Claudio faleceu
Romance 16+ anos

O tempo é Rei

por Fernando Madruga
Meses depois do verão, Carlos estava de volta à rotina — o barulho metálico das ferramentas, o café frio, a pressa dos e-mails. Tudo seguia como antes, mas havia algo fora de lugar, uma pequena rachadura na estrutura perfeita que ele havia construído para si. Lia ainda aparecia, não em sonhos, mas em distrações: o reflexo dourado em uma janela, o perfume de coco em um corredor qualquer. Era como se o verão tivesse deixado uma versão invisível dela vagando por ali.

Certa noite, um amigo o convenceu a sair. “Tem uma exposição nova no centro, sobre memória e tempo”, dissera. Carlos foi, mais por tédio que interesse. E lá estava ela — não Lia, mas um quadro. Uma pintura imensa, vibrante, de um mar alaranjado e um casal anônimo sentado na areia. A assinatura era dela. Lia Barros. Um choque silencioso. Ele ficou minutos diante da tela, até o guarda da galeria se aproximar com um olhar impaciente.

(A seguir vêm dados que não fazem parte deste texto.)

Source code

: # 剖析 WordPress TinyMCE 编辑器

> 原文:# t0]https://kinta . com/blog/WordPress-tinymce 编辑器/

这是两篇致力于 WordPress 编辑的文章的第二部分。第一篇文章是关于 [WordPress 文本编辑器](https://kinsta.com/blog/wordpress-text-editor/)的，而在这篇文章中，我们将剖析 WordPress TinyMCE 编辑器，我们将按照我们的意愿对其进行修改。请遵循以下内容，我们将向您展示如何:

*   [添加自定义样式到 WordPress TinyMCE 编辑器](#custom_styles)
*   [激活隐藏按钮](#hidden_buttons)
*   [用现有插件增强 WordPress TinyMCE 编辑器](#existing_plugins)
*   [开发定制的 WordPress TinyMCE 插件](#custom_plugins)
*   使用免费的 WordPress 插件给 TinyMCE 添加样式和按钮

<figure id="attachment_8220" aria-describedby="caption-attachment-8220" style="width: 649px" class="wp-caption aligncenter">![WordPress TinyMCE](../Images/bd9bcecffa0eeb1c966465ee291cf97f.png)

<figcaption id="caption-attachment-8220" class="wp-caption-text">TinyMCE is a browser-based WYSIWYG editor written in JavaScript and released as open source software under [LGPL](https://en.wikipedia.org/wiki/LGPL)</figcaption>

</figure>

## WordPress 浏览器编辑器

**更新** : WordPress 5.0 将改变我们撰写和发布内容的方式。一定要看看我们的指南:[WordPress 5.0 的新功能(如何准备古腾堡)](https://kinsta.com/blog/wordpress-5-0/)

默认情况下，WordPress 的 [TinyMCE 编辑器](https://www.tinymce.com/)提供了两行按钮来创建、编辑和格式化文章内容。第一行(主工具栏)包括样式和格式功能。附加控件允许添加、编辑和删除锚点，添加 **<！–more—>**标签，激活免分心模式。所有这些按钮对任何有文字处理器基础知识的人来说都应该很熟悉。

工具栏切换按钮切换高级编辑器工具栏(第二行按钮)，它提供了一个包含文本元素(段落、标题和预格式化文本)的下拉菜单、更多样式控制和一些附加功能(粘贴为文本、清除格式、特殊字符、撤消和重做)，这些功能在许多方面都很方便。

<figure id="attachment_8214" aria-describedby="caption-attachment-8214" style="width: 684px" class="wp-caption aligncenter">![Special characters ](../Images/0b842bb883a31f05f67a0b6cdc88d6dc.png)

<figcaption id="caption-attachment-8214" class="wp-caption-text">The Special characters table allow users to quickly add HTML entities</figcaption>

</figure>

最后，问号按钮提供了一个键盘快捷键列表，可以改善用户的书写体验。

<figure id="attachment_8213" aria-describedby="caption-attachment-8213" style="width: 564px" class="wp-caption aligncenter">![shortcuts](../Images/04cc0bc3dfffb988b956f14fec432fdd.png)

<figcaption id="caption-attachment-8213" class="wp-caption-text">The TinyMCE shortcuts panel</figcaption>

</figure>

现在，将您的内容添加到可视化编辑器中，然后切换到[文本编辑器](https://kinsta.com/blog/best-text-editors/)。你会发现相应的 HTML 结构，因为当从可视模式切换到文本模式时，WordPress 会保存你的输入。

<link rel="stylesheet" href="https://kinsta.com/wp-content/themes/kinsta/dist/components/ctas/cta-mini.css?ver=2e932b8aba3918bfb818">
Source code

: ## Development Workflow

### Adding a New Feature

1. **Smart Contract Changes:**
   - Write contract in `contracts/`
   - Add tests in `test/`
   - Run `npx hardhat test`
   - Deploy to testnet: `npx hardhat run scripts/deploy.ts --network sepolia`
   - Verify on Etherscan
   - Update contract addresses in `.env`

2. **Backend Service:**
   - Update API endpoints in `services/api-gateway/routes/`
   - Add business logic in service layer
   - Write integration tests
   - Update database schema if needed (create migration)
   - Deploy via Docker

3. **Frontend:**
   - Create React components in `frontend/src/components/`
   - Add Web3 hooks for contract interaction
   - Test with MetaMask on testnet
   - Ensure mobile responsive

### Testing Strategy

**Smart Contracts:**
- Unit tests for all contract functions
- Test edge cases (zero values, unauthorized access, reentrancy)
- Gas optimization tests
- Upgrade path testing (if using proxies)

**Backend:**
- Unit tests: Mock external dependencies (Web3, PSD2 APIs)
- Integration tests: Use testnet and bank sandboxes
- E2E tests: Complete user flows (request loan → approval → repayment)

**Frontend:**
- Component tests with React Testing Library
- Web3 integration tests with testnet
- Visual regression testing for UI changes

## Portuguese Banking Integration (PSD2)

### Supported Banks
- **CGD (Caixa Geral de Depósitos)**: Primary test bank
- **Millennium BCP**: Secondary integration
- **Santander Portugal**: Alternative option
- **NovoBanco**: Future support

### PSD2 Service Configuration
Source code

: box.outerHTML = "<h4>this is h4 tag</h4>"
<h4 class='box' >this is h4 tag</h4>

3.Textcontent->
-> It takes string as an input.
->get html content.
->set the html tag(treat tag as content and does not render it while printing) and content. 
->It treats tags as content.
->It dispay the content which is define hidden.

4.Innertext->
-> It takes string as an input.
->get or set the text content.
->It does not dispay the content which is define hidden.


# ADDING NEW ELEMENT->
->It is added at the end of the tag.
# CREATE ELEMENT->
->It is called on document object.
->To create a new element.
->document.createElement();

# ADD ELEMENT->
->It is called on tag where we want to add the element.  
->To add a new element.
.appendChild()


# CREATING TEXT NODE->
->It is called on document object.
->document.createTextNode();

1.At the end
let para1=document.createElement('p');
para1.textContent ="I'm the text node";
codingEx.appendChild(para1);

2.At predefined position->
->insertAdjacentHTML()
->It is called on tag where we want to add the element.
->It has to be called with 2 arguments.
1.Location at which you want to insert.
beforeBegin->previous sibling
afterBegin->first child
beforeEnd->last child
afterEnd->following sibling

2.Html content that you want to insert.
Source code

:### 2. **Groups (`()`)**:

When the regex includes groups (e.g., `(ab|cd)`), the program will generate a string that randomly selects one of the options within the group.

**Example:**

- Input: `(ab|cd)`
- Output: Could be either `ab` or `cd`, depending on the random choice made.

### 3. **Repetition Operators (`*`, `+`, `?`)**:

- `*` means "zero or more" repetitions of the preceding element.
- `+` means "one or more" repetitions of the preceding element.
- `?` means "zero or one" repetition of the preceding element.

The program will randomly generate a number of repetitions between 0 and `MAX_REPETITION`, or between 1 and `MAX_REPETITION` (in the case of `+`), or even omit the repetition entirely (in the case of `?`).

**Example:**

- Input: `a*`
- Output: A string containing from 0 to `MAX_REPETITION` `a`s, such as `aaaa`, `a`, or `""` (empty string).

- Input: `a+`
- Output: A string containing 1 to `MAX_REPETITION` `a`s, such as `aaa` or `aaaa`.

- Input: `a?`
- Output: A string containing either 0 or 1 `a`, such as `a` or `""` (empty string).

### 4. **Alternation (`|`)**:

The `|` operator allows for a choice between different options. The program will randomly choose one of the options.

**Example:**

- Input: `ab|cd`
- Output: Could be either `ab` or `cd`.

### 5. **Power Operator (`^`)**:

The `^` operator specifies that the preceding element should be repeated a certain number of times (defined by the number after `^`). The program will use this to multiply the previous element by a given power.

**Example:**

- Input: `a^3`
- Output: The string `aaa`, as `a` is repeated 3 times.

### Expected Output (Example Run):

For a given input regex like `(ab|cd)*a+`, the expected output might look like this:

No canto do quadro, uma dedicatória discreta: “Para quem acredita que o destino é folgado demais para trabalhar sozinho.” Carlos sorriu — um sorriso lento, quase dolorido. Não havia endereço, telefone, nada além daquela frase. E foi o bastante. No dia seguinte, ele ligou para o curador, inventou um interesse profissional, conseguiu um contato. Descobriu que Lia vivia agora em Paraty, pintando o tempo e o mar.

Na semana seguinte, pegou o carro. Não avisou ninguém. A estrada serpenteava entre montanhas, e cada curva parecia uma lembrança. Ao chegar, o cheiro de maresia o recebeu como um velho conhecido. Lia o esperava na varanda de um ateliê aberto, sem surpresa, apenas com aquele mesmo sorriso tranquilo de quem entende o que é inevitável.

Dessa vez, Carlos não quis saber do amanhã. Apenas sentou ao lado dela, observou o mar e, sem dizer palavra, entendeu que certas histórias não terminam. Elas apenas mudam de cenário.